Eletrólitos Séricos
(Sódio e Potássio)
A dosagem dos eletrólitos séricos, com destaque absoluto para o sódio (Na⁺) e o potássio (K⁺), é um componente bioquímico essencial na avaliação da função homeostática renal, sendo inseparável da investigação nefrológica. Os rins atuam como os reguladores finos do balanço hidroeletrolítico, ajustando a excreção desses íons com precisão milimolar em resposta a uma intrincada sinalização hormonal que envolve o sistema renina-angiotensina-aldosterona, o hormônio antidiurético (ADH) e os peptídeos natriuréticos. A concentração sérica de sódio, o principal cátion do fluido extracelular, é o determinante primário da osmolaridade plasmática e, por conseguinte, do movimento de água entre os compartimentos intracelular e extracelular, ditando o estado de hidratação celular.
A principal indicação clínica da dosagem do sódio no contexto renal é o diagnóstico e a classificação dos distúrbios do metabolismo da água. A hiponatremia, estado de baixa concentração sérica de sódio, frequentemente reflete um excesso relativo de água livre corporal total. A capacidade renal de diluir ou concentrar a urina, mensurada pela osmolaridade urinária, é o dado que revela a fisiopatologia subjacente. Em um paciente com insuficiência renal crônica avançada, a perda da capacidade de concentração urinária pode mascarar uma tendência à hipernatremia. Já o potássio, o principal cátion intracelular, tem sua homeostase fortemente dependente da secreção tubular renal no néfron distal, sob o comando da aldosterona. A avaliação do potássio é crítica, pois seus desvios do intervalo normal (3,5 a 5,0 mEq/L) podem gerar complicações cardíacas fatais imediatas, como arritmias ventriculares.

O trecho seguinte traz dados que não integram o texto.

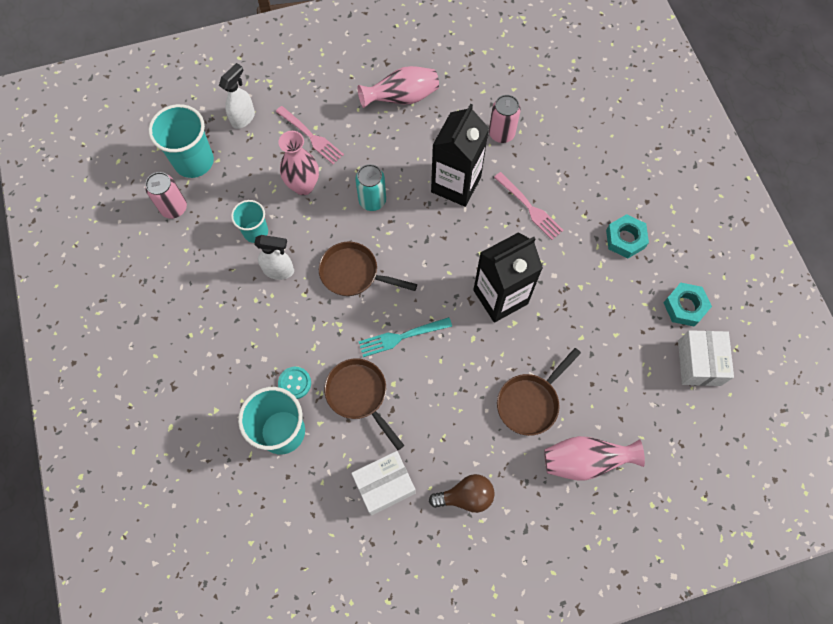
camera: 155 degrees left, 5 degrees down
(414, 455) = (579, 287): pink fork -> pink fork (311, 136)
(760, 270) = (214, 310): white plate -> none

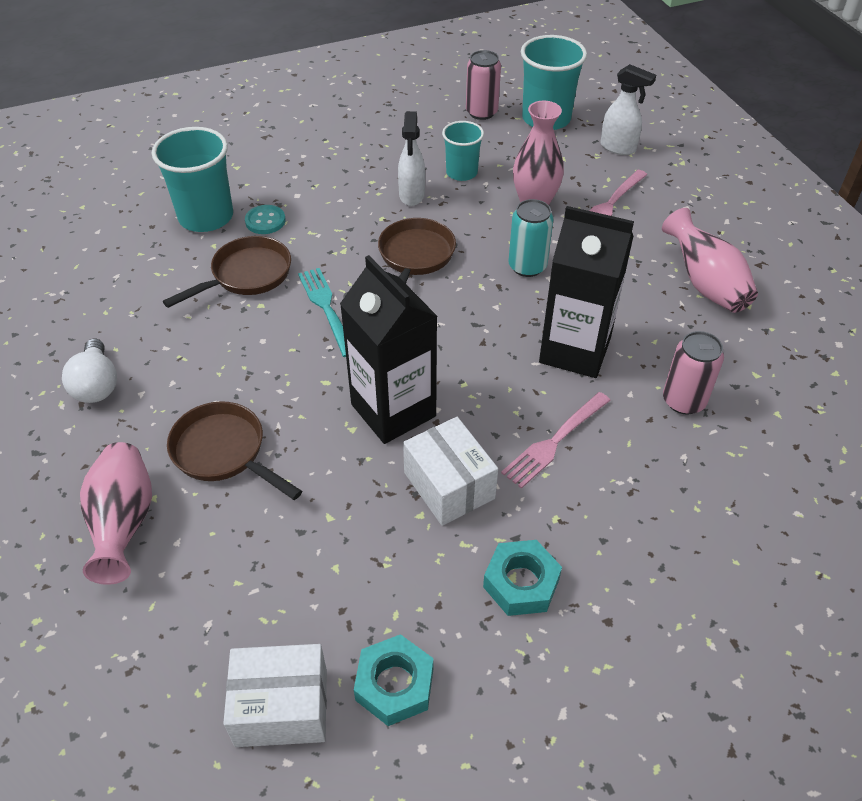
camera: 85 degrees right, 20 degrees down
(384, 485) = (126, 306): white box -> white box (449, 485)
(466, 496) = (97, 385): brown light bulb -> white light bulb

A interpretação dos eletrólitos no paciente renal nunca é isolada. A hipercalemia (excesso de potássio) é uma das complicações metabólicas mais temidas na doença renal crônica, especialmente em estágios avançados. Decorre da falha na excreção tubular, agravada pelo uso de fármacos bloqueadores do eixo renina-angiotensina e pela acidose metabólica que desloca o potássio para fora das células. Seu manejo requer uma avaliação urgente e integrada dos eletrólitos com a gasometria e a função renal. Em contrapartida, a hipocalemia pode ser uma pista para distúrbios tubulares primários, como na síndrome de Bartter ou Gitelman, ou para o uso excessivo de diuréticos. Portanto, a análise conjunta do sódio e do potássio plasmáticos, em estreita correlação com seus níveis urinários, transforma um simples exame de sangue em um mapa dinâmico da fisiologia tubular renal.